La velocidad a la que cambia el entorno empresarial empuja a los equipos y sus líderes a acoplarse al ritmo que exige el mercado. Continuamente las circunstancias ponen a prueba su capacidad de respuesta y agilidad. Para que las empresas prosperen, esta capacidad de adaptación debe ser óptima.

Sin embargo, la mayoría de las compañías no están aún preparadas para reaccionar ágilmente, qué decir de convertirse en motores de disrupción. En un estudio publicado en el Harvard Business Review, se analizaron las culturas y valores de liderazgo de más de 230 empresas. Solo el 7% de ellas situaban la cultura del aprendizaje en un primer o segundo puesto, de los 8 posibles estilos culturales que exponían.

Profundicemos a continuación en lo que significa la cultura del aprendizaje,  esencial en mercados poco predecibles y complejos.

La cultura del aprendizaje

Los equipos de éxito destacan por tener asimilada una cultura del aprendizaje que les permite adaptarse innovar ante la celeridad que marca la actualidad. El aprendizaje facilita administrar las novedades, nuevas herramientas y también nuevos retos que enfrentan las compañías. Básicamente, una cultura organizacional del aprendizaje, implica un conjunto de valores, procedimientos, procesos, métodos y prácticas que tienen como objetivo que de forma natural y asimilada, los miembros de la organización busquen de forma activa incrementar y mejorar sus conocimientos, experiencia, habilidades y performance.

En una organización, el aprendizaje debe estar basado en el diálogo y la colaboración. Este aprendizaje compartido ha de ser alimentado por el deseo de explorar y el sentido de la curiosidad, por la creatividad y la diversión, incluso.

En una organización con fuerte cultura del aprendizaje, las personas evalúan y revisan sus formas de trabajar, se plantean si su trabajo está en consonancia con la estrategia de negocio general.

Datos extraídos:
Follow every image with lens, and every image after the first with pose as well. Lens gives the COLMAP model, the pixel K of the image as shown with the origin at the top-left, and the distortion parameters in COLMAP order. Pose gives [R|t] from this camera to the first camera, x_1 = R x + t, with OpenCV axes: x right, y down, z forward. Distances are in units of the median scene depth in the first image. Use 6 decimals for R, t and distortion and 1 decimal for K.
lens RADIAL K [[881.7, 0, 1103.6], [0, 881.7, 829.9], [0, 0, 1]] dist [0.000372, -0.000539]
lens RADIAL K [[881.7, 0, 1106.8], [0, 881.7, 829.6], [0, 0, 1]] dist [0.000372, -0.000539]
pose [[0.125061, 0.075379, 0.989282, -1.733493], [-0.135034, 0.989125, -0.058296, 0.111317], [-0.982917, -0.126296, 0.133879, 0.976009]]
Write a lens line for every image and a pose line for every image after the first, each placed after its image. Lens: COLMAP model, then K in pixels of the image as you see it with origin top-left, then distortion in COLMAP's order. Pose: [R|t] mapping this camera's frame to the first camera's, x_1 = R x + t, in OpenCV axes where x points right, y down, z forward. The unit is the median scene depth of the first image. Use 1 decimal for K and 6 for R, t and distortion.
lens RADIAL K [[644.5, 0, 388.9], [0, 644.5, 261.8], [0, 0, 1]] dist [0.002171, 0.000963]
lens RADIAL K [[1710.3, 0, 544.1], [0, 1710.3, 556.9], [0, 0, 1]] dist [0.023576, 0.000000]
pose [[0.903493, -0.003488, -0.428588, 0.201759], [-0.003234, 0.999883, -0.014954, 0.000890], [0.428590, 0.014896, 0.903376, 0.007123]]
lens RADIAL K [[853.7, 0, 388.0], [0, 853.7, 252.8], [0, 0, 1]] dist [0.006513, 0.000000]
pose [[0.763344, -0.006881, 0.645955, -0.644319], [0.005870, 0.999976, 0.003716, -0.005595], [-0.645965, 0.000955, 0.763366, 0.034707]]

CONSIGNA 1 = Según el texto sobre la cultura del aprendizaje, ¿de cuántas empresas se analizaron las culturas y los valores de liderazgo en el estudio publicado en el Harvard Business Review?
CONSIGNA 2 = Reproduce el fragmento del texto sobre la cultura del aprendizaje que va desde "En una organización, el" hasta "de negocio general.", ambos incluidos.
CONSIGNA 3 = Retoma el texto sobre la cultura del aprendizaje y continúalo a partir de su última oración.

RESPUESTA 1 = De más de 230 empresas.

RESPUESTA 2 =
En una organización, el aprendizaje debe estar basado en el diálogo y la colaboración. Este aprendizaje compartido ha de ser alimentado por el deseo de explorar y el sentido de la curiosidad, por la creatividad y la diversión, incluso.

En una organización con fuerte cultura del aprendizaje, las personas evalúan y revisan sus formas de trabajar, se plantean si su trabajo está en consonancia con la estrategia de negocio general.

RESPUESTA 3 =
Además, cuentan con la suficiente autoconsciencia y humildad para deshacerse de sus ideas preconcebidas. Son curiosos y, por encima de todo, capaces de ver el futuro de forma optimista. Saben aprovechar la diversidad de subculturas presente entre los miembros de una organización, a la vez que atienden a elementos universales y compartidos.

Hacia la cultura del aprendizaje

La transición hacia la cultura del aprendizaje requiere de un esfuerzo intencionado, de altas dosis de voluntad,  especialmente por parte de los líderes.

Estos líderes tienen que deshacerse de su enfoque directivo y mostrar humildad. Su labor es canalizar el aprendizaje colectivo a través de la colaboración. Es esencial que presten atención a qué es lo que motiva a los empleados e incitándolos a aprender.

Para construir una cultura del aprendizaje hace falta:

  1. Comunicar a todos la necesidad de evolucionar.
  2. Mentalidad abierta que promueva la inclusión y la curiosidad.
  3. Menos límites y muros entre funciones y departamentos, así como procesos y normas rígidas. Hay que proporcionar un espacio diáfano para que los grupos colaboren y exploren nuevas soluciones aprendiendo entre sí.

Liderazgo y aprendizaje

El vínculo entre el liderazgo y el aprendizaje es firme. El aprendizaje debe ser liderado y guiado. Hace falta que alguien comunique e inculque su importancia, a los nuevos miembros del equipo, así como a aquellos que llevan mucho tiempo haciendo lo mismo.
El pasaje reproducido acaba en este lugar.